Prison in Connecticut, United States

The Carl Robinson Correctional Institution is a Connecticut Department of Correction state prison for men located in Enfield, Connecticut. The facility was opened in 1985 for medium-security inmates with a capacity of 880.

Robinson is one of a cluster of five state prisons in the immediate area, northeast of Enfield and under a mile from the Massachusetts state line. The others are Enfield Correctional Institution (inmate population 717), Willard-Cybulski Correctional Institution, Northern Correctional Institution, and Osborn Correctional Institution. It was announced in 2017 that the Enfield Correctional Institute would close in early 2018 due to reduced inmate population statewide; most staff members in the staff of 190 were reassigned.
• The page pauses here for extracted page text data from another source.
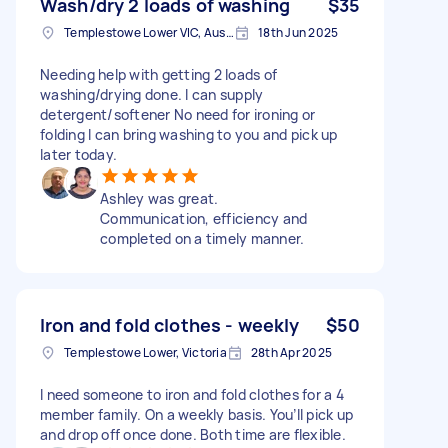
Wash/dry 2 loads of washing
$35
Templestowe Lower VIC, Australia
18th Jun 2025
Needing help with getting 2 loads of
washing/drying done. I can supply
detergent/softener No need for ironing or
folding I can bring washing to you and pick up
later today.
Ashley was great.
Communication, efficiency and
completed on a timely manner.
Iron and fold clothes - weekly
$50
Templestowe Lower, Victoria
28th Apr 2025
I need someone to iron and fold clothes for a 4
member family. On a weekly basis. You’ll pick up
and drop off once done. Both time are flexible.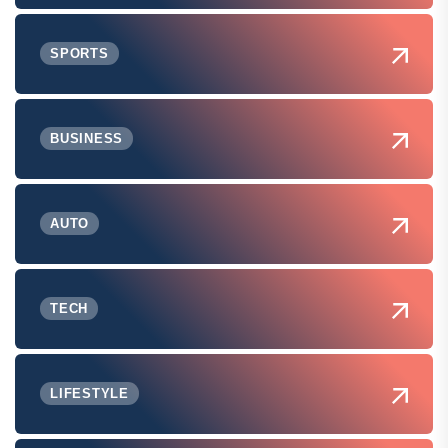
SPORTS
BUSINESS
AUTO
TECH
LIFESTYLE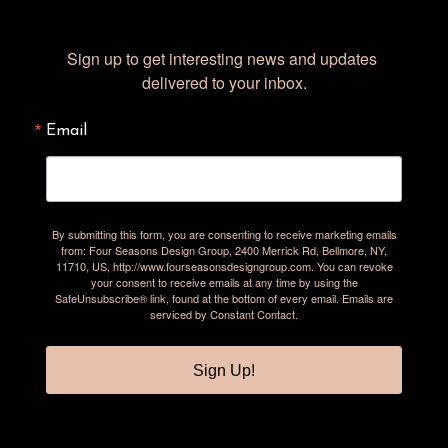
Sign up to get interesting news and updates 
delivered to your inbox.
Email
By submitting this form, you are consenting to receive marketing emails
from: Four Seasons Design Group, 2400 Merrick Rd, Bellmore, NY,
11710, US, http://www.fourseasonsdesigngroup.com. You can revoke
your consent to receive emails at any time by using the
SafeUnsubscribe® link, found at the bottom of every email.
Emails are
serviced by Constant Contact.
Sign Up!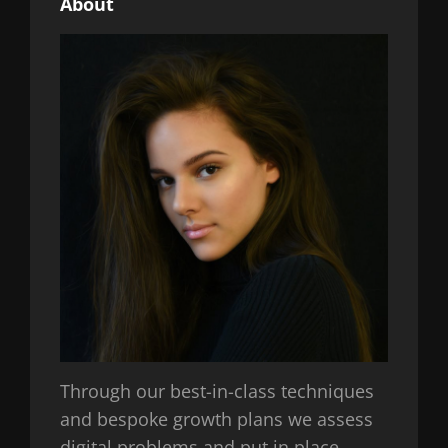
About
Through our best-in-class techniques
and bespoke growth plans we assess
digital problems and put in place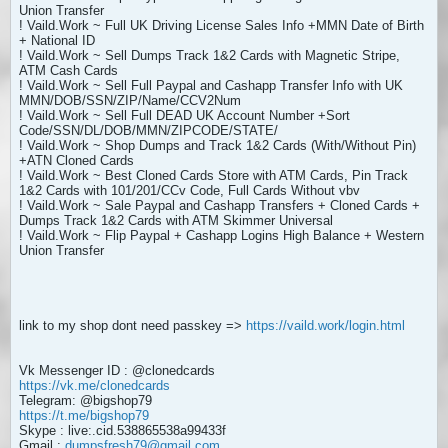
Union Transfer
! Vaild.Work ~ Full UK Driving License Sales Info +MMN Date of Birth
+ National ID
! Vaild.Work ~ Sell Dumps Track 1&2 Cards with Magnetic Stripe,
ATM Cash Cards
! Vaild.Work ~ Sell Full Paypal and Cashapp Transfer Info with UK
MMN/DOB/SSN/ZIP/Name/CCV2Num
! Vaild.Work ~ Sell Full DEAD UK Account Number +Sort
Code/SSN/DL/DOB/MMN/ZIPCODE/STATE/
! Vaild.Work ~ Shop Dumps and Track 1&2 Cards (With/Without Pin)
+ATN Cloned Cards
! Vaild.Work ~ Best Cloned Cards Store with ATM Cards, Pin Track
1&2 Cards with 101/201/CCv Code, Full Cards Without vbv
! Vaild.Work ~ Sale Paypal and Cashapp Transfers + Cloned Cards +
Dumps Track 1&2 Cards with ATM Skimmer Universal
! Vaild.Work ~ Flip Paypal + Cashapp Logins High Balance + Western
Union Transfer
link to my shop dont need passkey =>
https://vaild.work/login.html
Vk Messenger ID : @clonedcards
https://vk.me/clonedcards
Telegram: @bigshop79
https://t.me/bigshop79
Skype : live:.cid.538865538a99433f
Gmail :
dumpsfresh79@gmail.com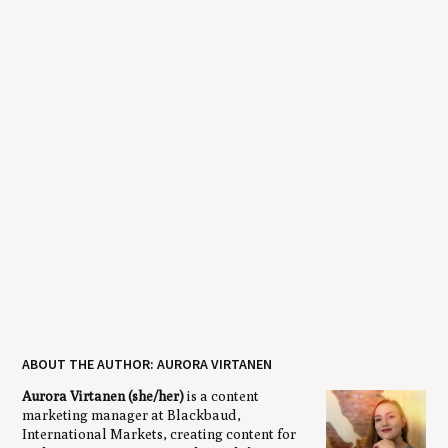
ABOUT THE AUTHOR: AURORA VIRTANEN
Aurora Virtanen (she/her)
is a content
marketing manager at Blackbaud,
International Markets, creating content for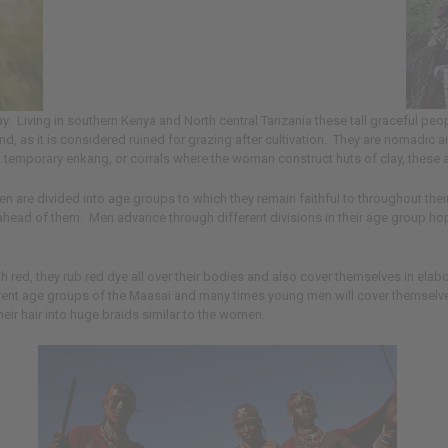
Living in southern Kenya and North central Tanzania these tall graceful peopl
te land, as it is considered ruined for grazing after cultivation. They are nomadi
d temporary enkang, or corrals where the woman construct huts of clay, these ar
re divided into age groups to which they remain faithful to throughout their li
head of them. Men advance through different divisions in their age group hoping
red, they rub red dye all over their bodies and also cover themselves in ela
rent age groups of the Maasai and many times young men will cover themselve
eir hair into huge braids similar to the women.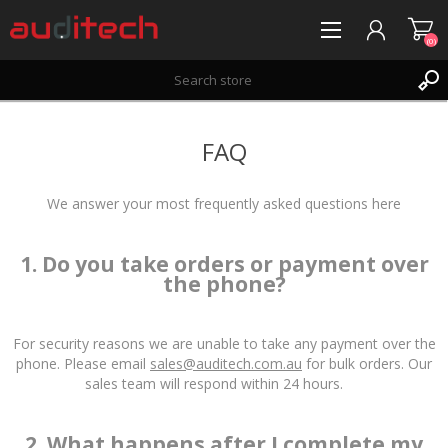
(0)
REGISTER
FAQ
LOG IN
WISHLIST
(0)
We answer your most frequently asked questions here
1. Do you take orders or payment over
the phone?
For security reasons we are unable to take any payment over the
phone. Please email
sales@auditech.com.au
for bulk orders. Our
sales team will respond within 24 hours.
2. What happens after I complete my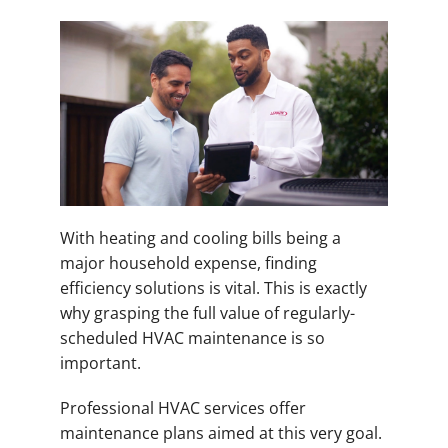
With heating and cooling bills being a
major household expense, finding
efficiency solutions is vital. This is exactly
why grasping the full value of regularly-
scheduled HVAC maintenance is so
important.
Professional HVAC services offer
maintenance plans aimed at this very goal.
Robinson was the scene of two escapes in 1990, an extensive prison riot in June 1990, when 300 to 400 inmates set fire to the mess hall and gymnasium, and a worse riot on July 12, 1994. Members of the "20 Love" gangs from Hartford and New Haven clashed with Bridgeport gangs over the use of washing machines. The fight escalated and resulted in two inmate deaths, 35 detainees injured, two correctional officers injured, and all six of Robinson's dorm buildings under control of inmates for at least an hour. Overcrowding 1075 prisoners into a facility built for 880 was identified as a contributing factor.